May 7, 2018 in News by RBN


 Image result for monopoly

There may be 147 companies in the world that own everything, as colleague Bruce Upbin points out and they are dominated by investment companies as Eric Savitz rightly points out. But it’s not you and I who really control those companies, even though much of our money is in them. Given the nature of how money is invested, there are four companies in the shadows that really control those companies that own everything.

Before I reveal them, some light math:

According to the 2011 annual factbook from the Investment Company Institute, there is $24.7 trillion in all the mutual funds in the world (a little less than half from the US). Based on data from the ICI, $1.24 trillion of this is directly invested in index funds, plus another $992 billion in assets beyond that $24.7 trillion in Exchange Traded Funds, which aren’t mutual funds but are index funds. That means the bulk of that money is in “active” managed funds or fund of funds.

But then consider this: the chief of hedge funds at a very large asset manager told me last week (alas, I cannot identify either) that an internal study his firm recently performed found that the vast majority of mutual funds defined as actively managed see 95% of the assets they hold determined by an index. That means just 5% of actively managed funds really are driven by the active manager’s judgment.

This less-than-active management is for two reasons: one is to maintain the fund in a style box (i.e. large value stock, medium value stocks) and comply with the reality all mutual funds are required to have a benchmark index they compare their relative performance to. The other reason is to adhere to risk metrics to which most of the fund industry is beholden. This second point is partly due to Modern Portfolio Theory (a complex topic we won’t debate here) and to the human nature that active managers tend to build portfolios close to the indexes they benchmark against to avoid really awful downward relative performance years that ends up costing them their jobs.
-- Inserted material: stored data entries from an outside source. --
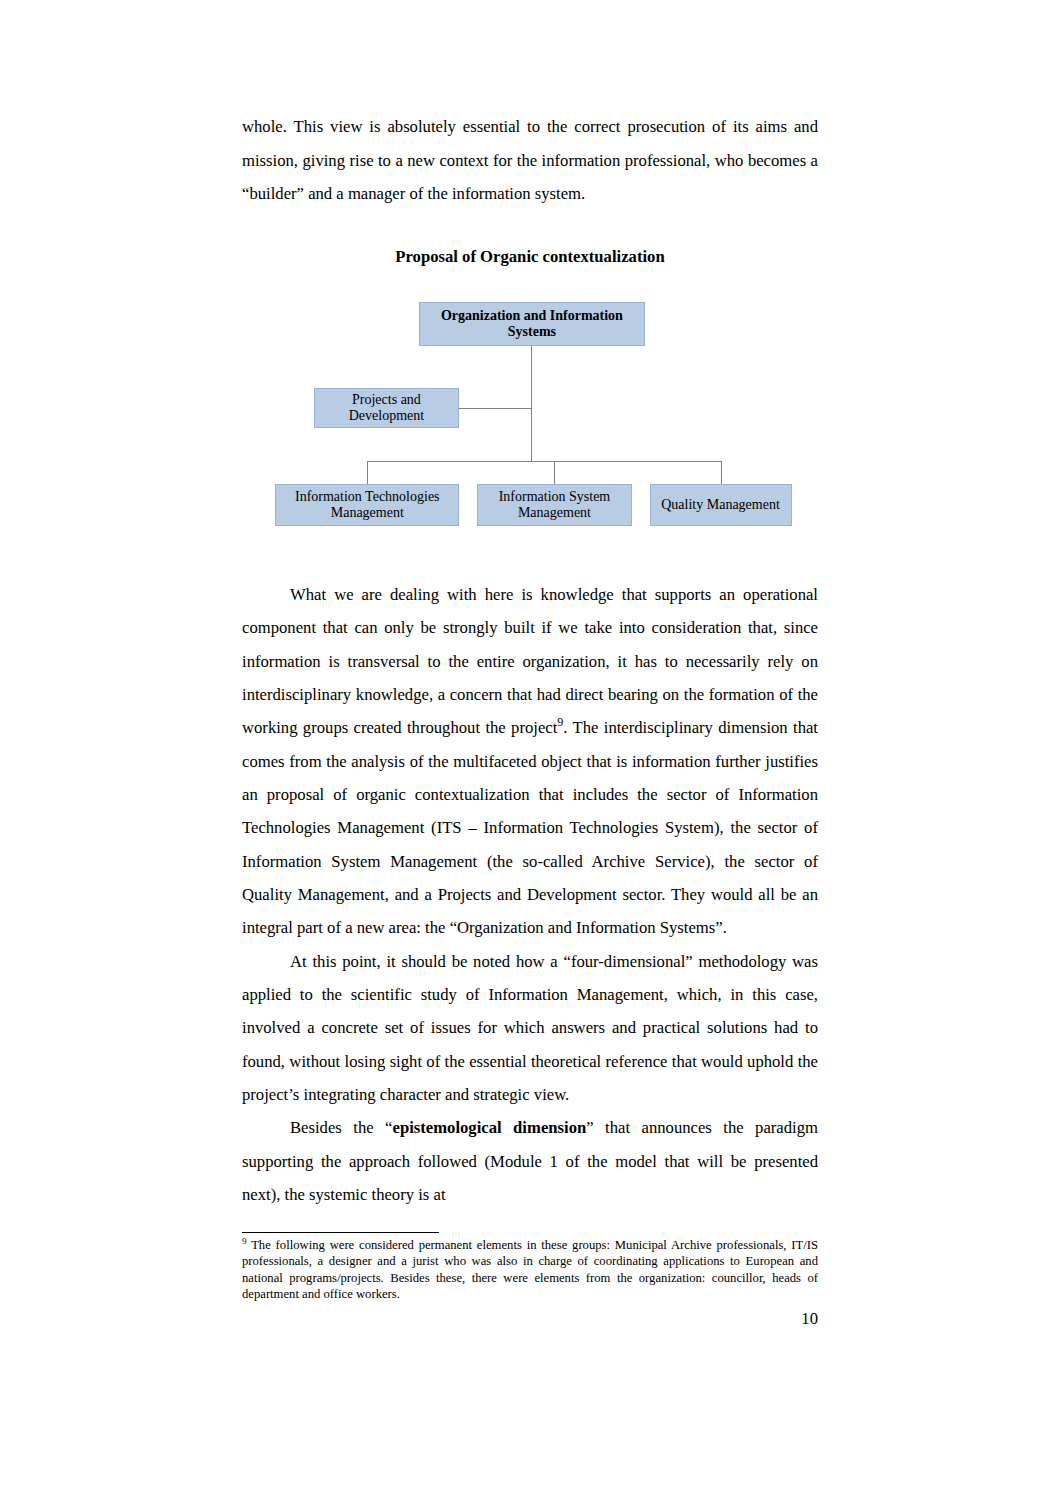whole. This view is absolutely essential to the correct prosecution of its aims and mission, giving rise to a new context for the information professional, who becomes a “builder” and a manager of the information system.
Proposal of Organic contextualization
Organization and Information Systems
Projects and Development
Information Technologies Management
Information System Management
Quality Management
What we are dealing with here is knowledge that supports an operational component that can only be strongly built if we take into consideration that, since information is transversal to the entire organization, it has to necessarily rely on interdisciplinary knowledge, a concern that had direct bearing on the formation of the working groups created throughout the project9. The interdisciplinary dimension that comes from the analysis of the multifaceted object that is information further justifies an proposal of organic contextualization that includes the sector of Information Technologies Management (ITS – Information Technologies System), the sector of Information System Management (the so-called Archive Service), the sector of Quality Management, and a Projects and Development sector. They would all be an integral part of a new area: the “Organization and Information Systems”.
At this point, it should be noted how a “four-dimensional” methodology was applied to the scientific study of Information Management, which, in this case, involved a concrete set of issues for which answers and practical solutions had to found, without losing sight of the essential theoretical reference that would uphold the project’s integrating character and strategic view.
Besides the “epistemological dimension” that announces the paradigm supporting the approach followed (Module 1 of the model that will be presented next), the systemic theory is at
9 The following were considered permanent elements in these groups: Municipal Archive professionals, IT/IS professionals, a designer and a jurist who was also in charge of coordinating applications to European and national programs/projects. Besides these, there were elements from the organization: councillor, heads of department and office workers.
10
So of the $25.69 trillion in worldwide assets we’ve identified, $2.23 trillion are directly in indexes (ETFs and index mutual funds) with another $22.3 trillion indirectly beholden to indexes (that 95% of actively managed fund holdings said to be determined by an index).

You can see where I’m headed here. That means the real power to control the world lies with four companies: McGraw-Hill, which owns Standard & Poor’s, Northwestern Mutual, which owns Russell Investments, the index arm of which runs the benchmark Russell 1,000 and Russell 3,000, CME Group which owns 90% of Dow Jones Indexes, and Barclay’s, which took over Lehman Brothers and its Lehman Aggregate Bond Index, the dominant world bond fund index. Together, these four firms dominate the world of indexing. And in turn, that means they hold real sway over the world’s money.